“THE CHURCH IS ACTING TOO MUCH LIKE A BUSINESS.”
That is a phrase that I hear often in church circles. As I have listened to people who make the statement I usually hear a few different concerns.
The first concern usually happens when accountability is inserted into the culture of the church. When someone expects the church to hold people and groups accountable for their actions or in-actions, some do not like it and want to say the church is not a business.
A second time when this statement is heard is when the church gets so serious about its mission that it deliberately plans for growth. Some believe that ideas like leadership, strategic planning or goal setting belong in the boardroom and not in the church.
Another time when this accusation gets bandied about is when the church institutes processes or policies that people are not used to. For example policies about room use or procedures for scheduling meetings.
Another situation that could prompt someone to make a statement like the above is when church leaders begin to learn best practices from others and try to adapt the principles in their own church.
All of these complaints could be boiled down to two primary ideas: the business card is usually played when a church tries to use it resources to best of its ability or when the church gets purposeful about its mission.
People everywhere have come to expect efficiency and great customer service in every area of their lives. When they go to a department store, they expect to be treated with courtesy and get a fair price on the articles they purchase. Of course, that would not be possible if the store did not expect its employees to be courteous and knowledgeable of the items they stock. If the store did not take care to plan and create a strategy for providing its wares, the customers would nit find the items they had become accustomed to and they would shop somewhere else. If the store did not make efforts to learn from other retailers and nurture its suppliers, its customers would wind up paying much more for their items.
Retailers (and other businesses) work tirelessly to create efficient, well-managed and pleasant environments in which people could buy their stuff. Imagine that! All that work and effort to make money and provide things that will decay and fall apart.

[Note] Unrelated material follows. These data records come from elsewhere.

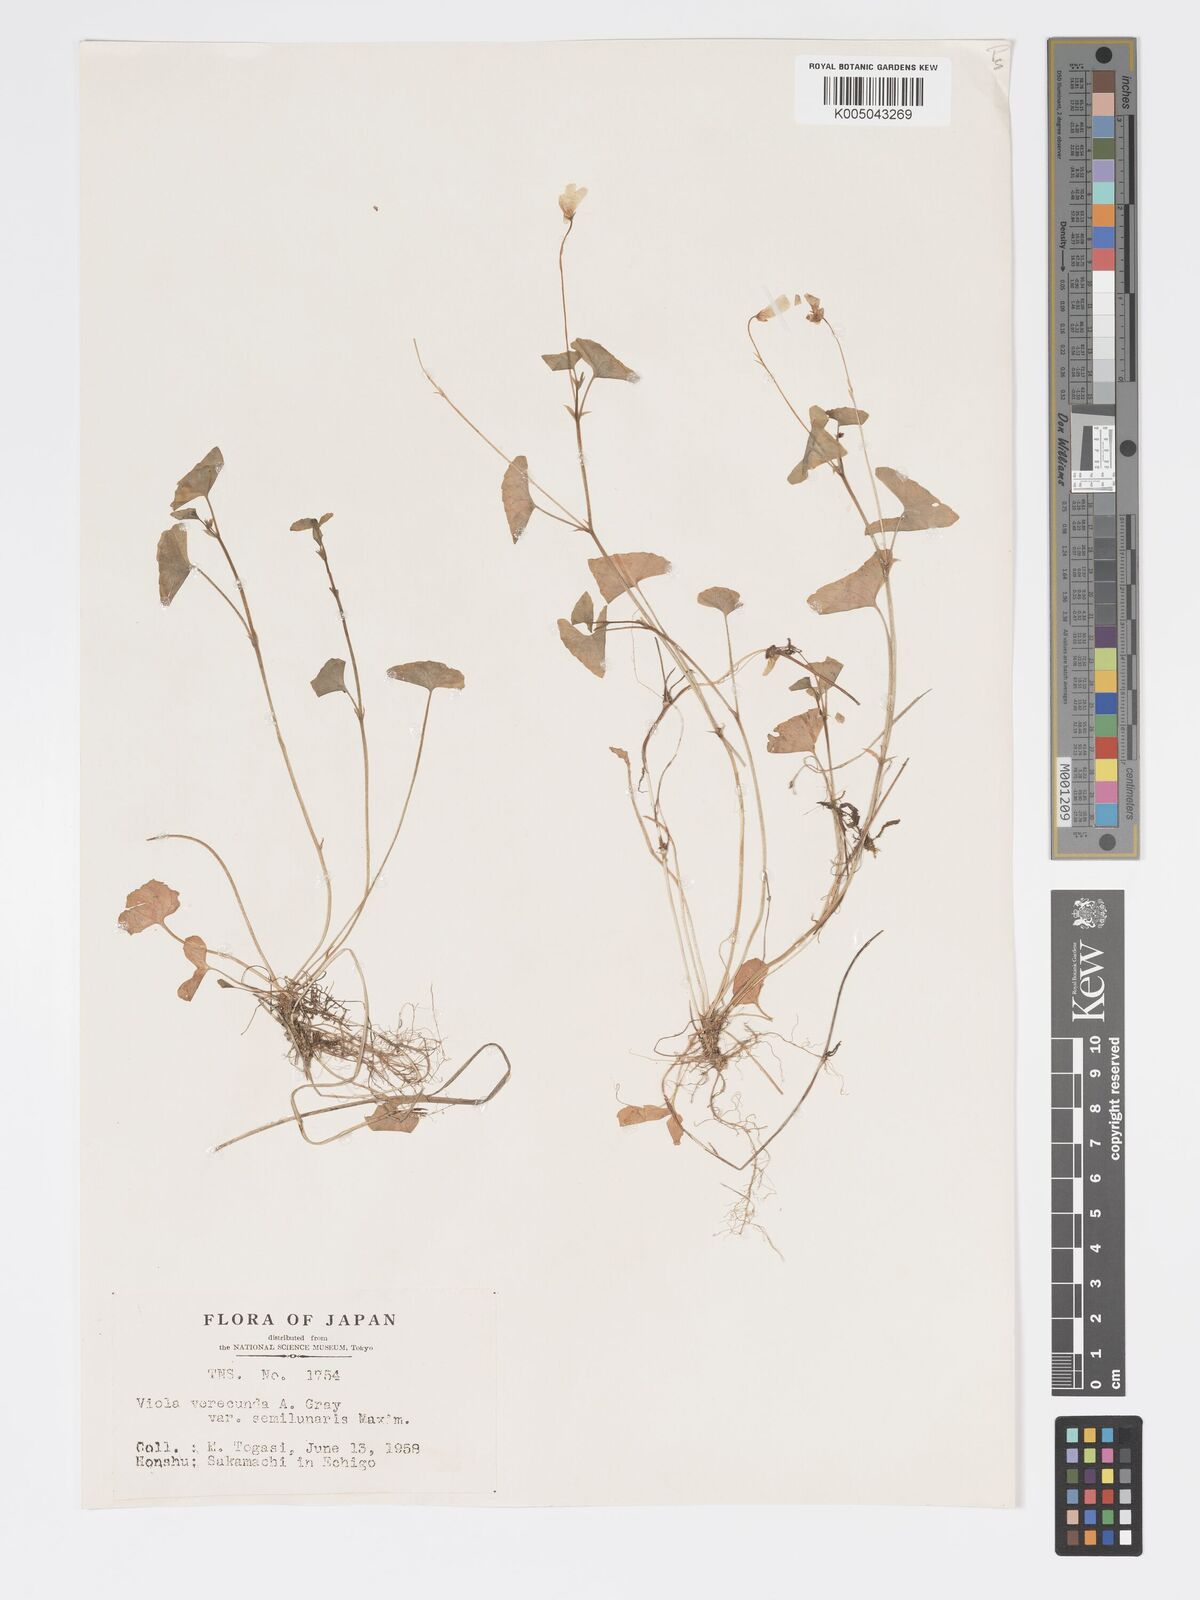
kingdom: Plantae
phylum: Tracheophyta
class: Magnoliopsida
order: Malpighiales
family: Violaceae
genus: Viola
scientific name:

Shouldn’t the church put at least as much effort into making sure the world sees, hears and experiences the greatest news every before heard? Of course we should! Secular businesses spend thousands of hours and millions of dollars just to make money. Church should invest all it can to ensure that people have the opportunity to hear the good news of Jesus Christ and grow in their relationship with God.
I don’t think I could say
it any better that Bill Hybels, Senior Pastor of Willow Creek Community Church. One of Hybels’ senior staff members once presented a case study to the Harvard Business School. As part of the defense of the case study, Bill was invited to come answer questions from the students. During the question and answer session a student made the remark that he didn’t think pastors should blend business practices with spiritual things. Bill took a deep breath, uttered a silent prayer and said:
“You know, I find it very interesting that you’re here in one of the best schools in the history of education, learning the very latest and greatest leadership and management disciplines so that you can graduate from here and join a secular company to help them set records manufacturing and selling widgets, soap, or software. There’s nothing wrong with that. People can benefit from using all that stuff so you might as well do your best to get it into their hands. But still, it’s only stuff. It isn’t going to transform anybody’s life in a deeply significant way. It isn’t going to change the world or determine anybody’s eternal destiny.

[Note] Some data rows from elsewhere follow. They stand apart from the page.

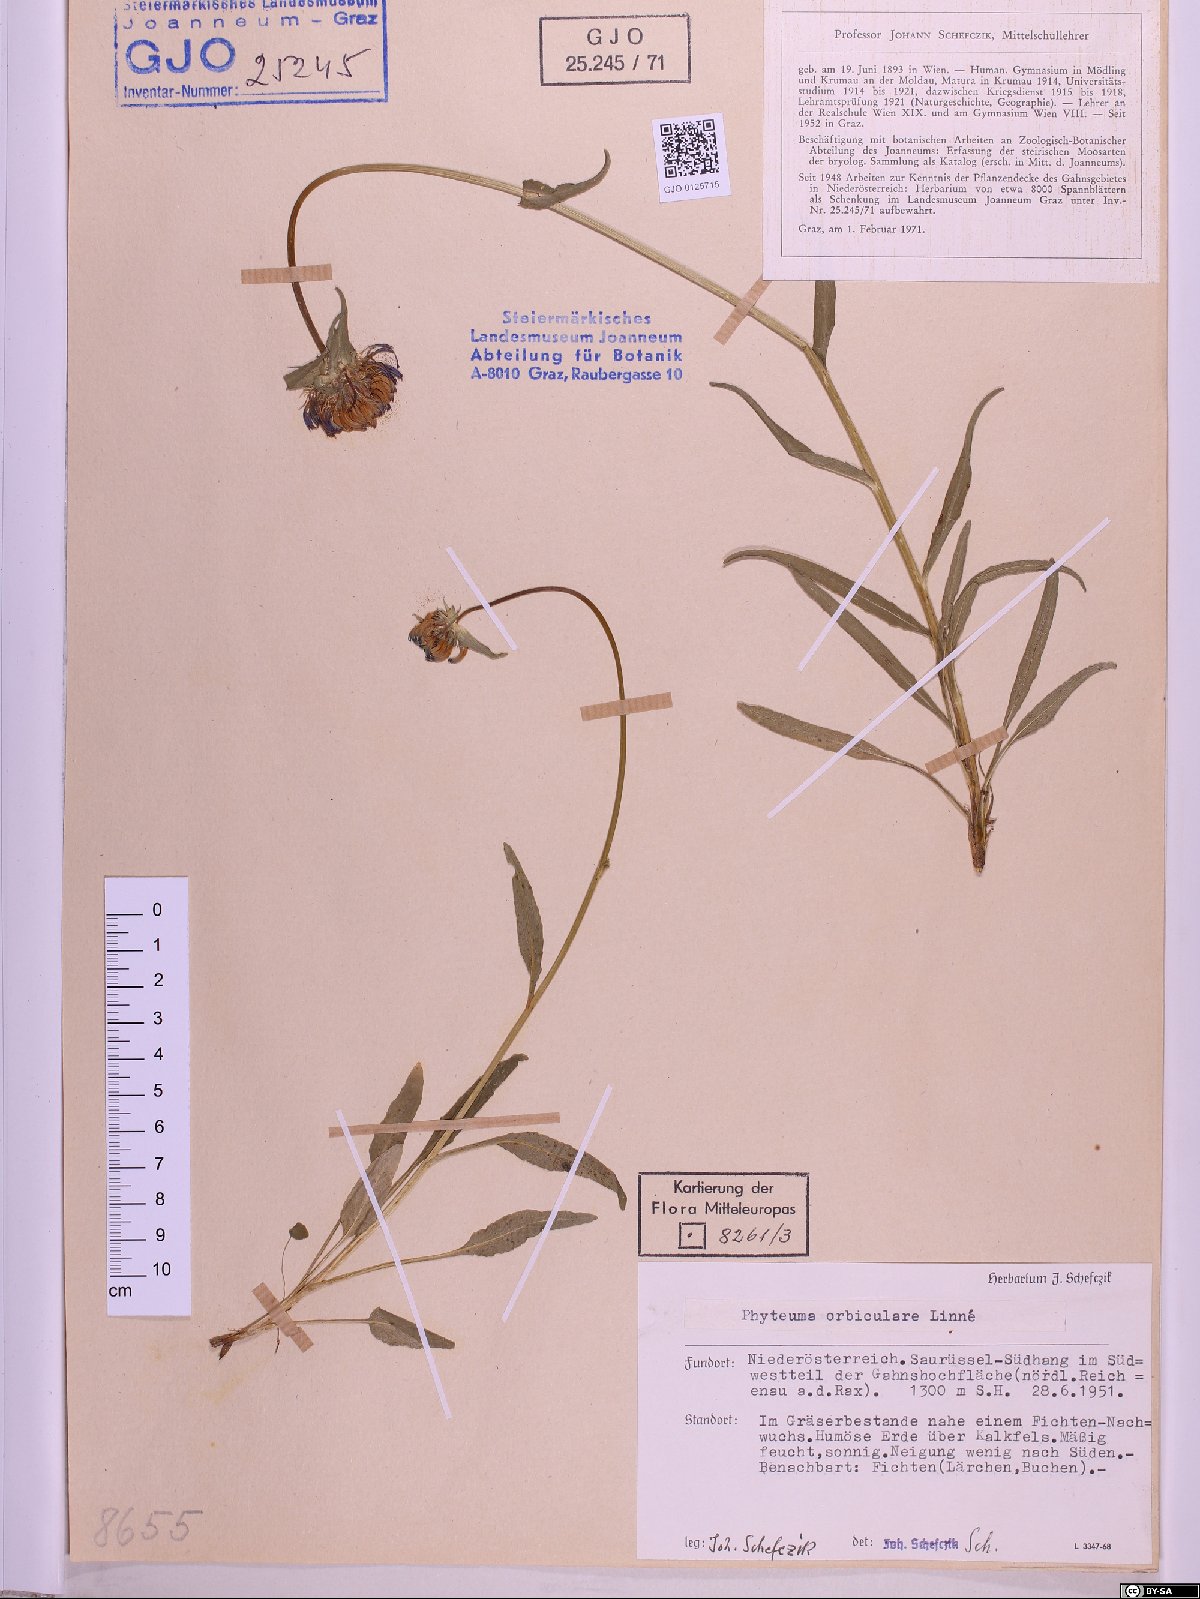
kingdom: Plantae
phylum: Tracheophyta
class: Magnoliopsida
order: Asterales
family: Campanulaceae
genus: Phyteuma
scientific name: Phyteuma orbiculare
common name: Round-headed rampion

“What you have to understand is that some of us church leaders believe to the core of our beings that the local church is the hope of the world. We really believe that. We believe that the church is the only God-anointed agency in society that stewards the transforming message of the love of Christ. We believe that the church addresses every human being’s deepest need. We believe that the church can lead people into a whole new way of living and loving and serving, and can thereby transform society.

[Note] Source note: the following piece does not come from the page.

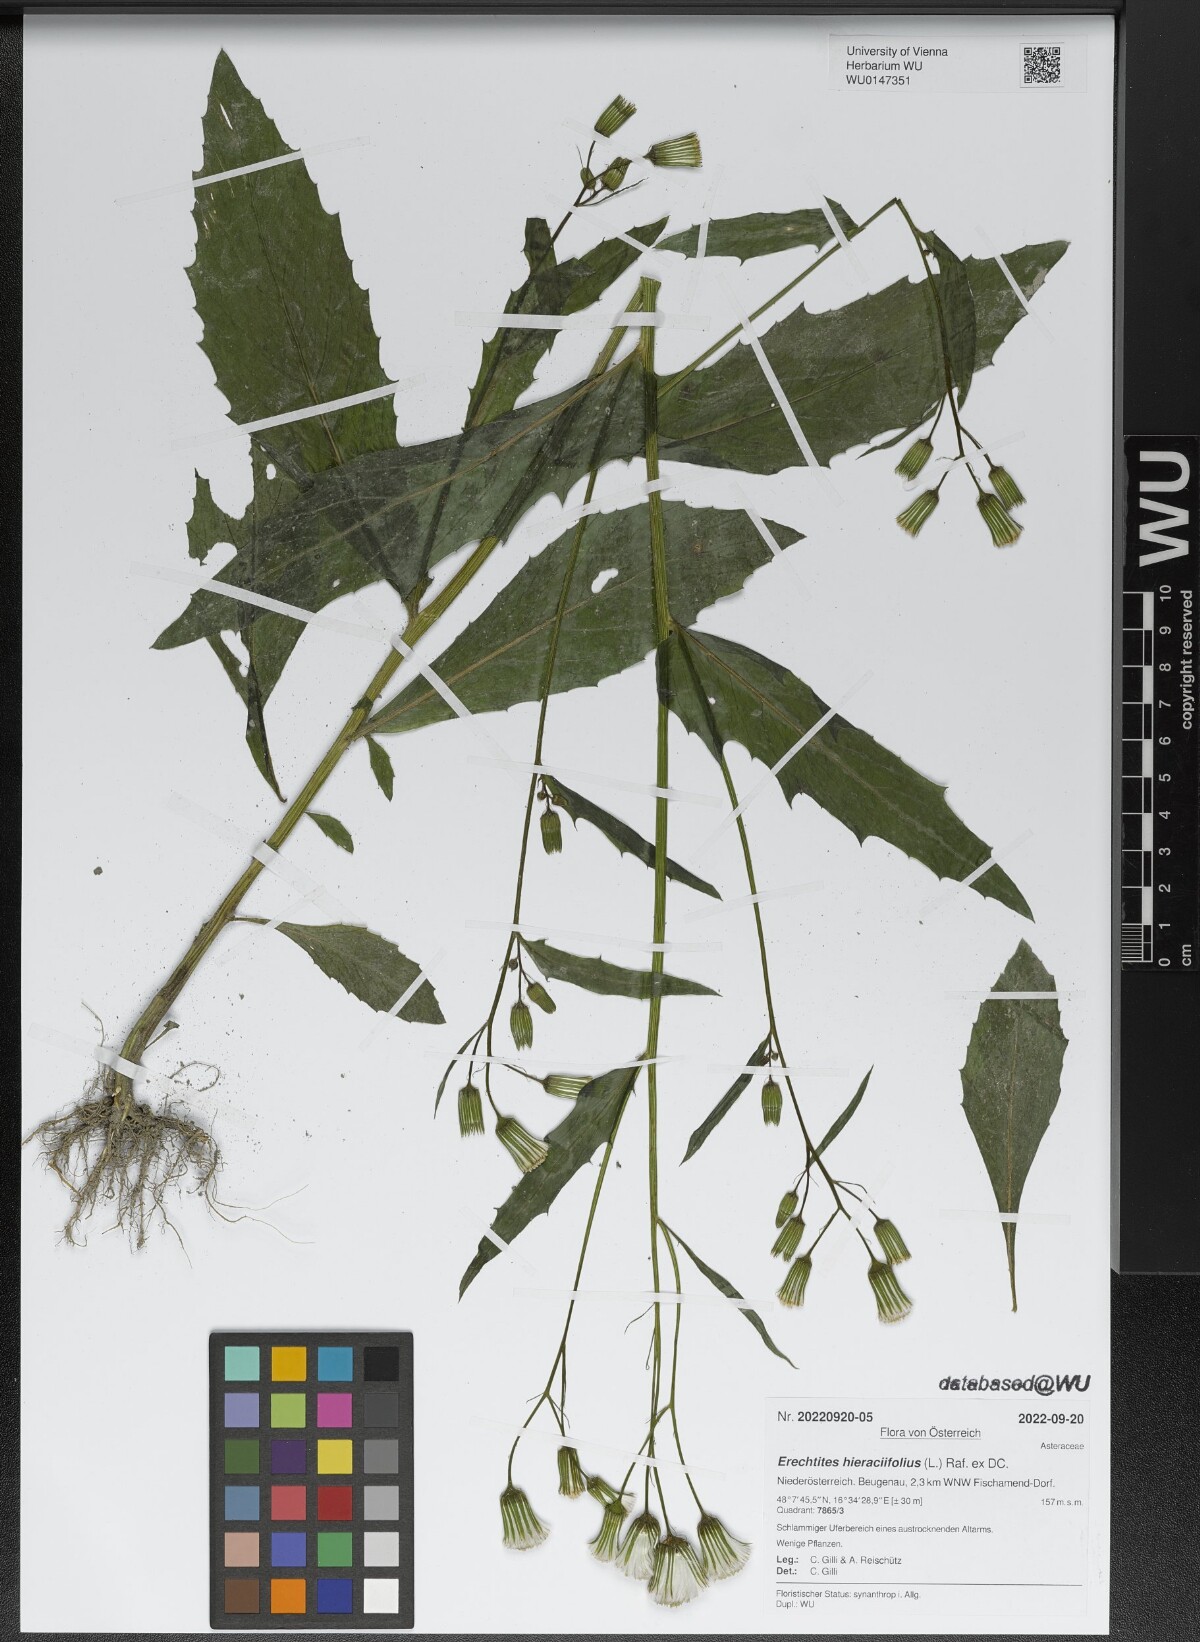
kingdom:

“You also need to realize that some of us church leaders live daily with the realization that the eternal destinies of people in our communities hang in the balance. That’s why we are so determined to get our visions right and live out our values and come up with effective strategies. We truly believe that it matters that we attain our goals . It matters that we align our staffs and leverage our resources. We believe that the success or failure of our churches directly affects people’s lives here today and for eternity. We believe this to our depths. We’d take bullets for it.”
I continued, “That’s why we make no apology for learning and applying best practice principles as God leads us in our churches. How could we do otherwise? The church is the hope of the world.” Courageous Leadership (p. 69-70)
Indeed! The church ought to learn all it can about the best practices of the best organizations on the planet and then deploy them for God’s use. Even Israel plundered the Egyptiansas they left for the promised land (Ex 12:36).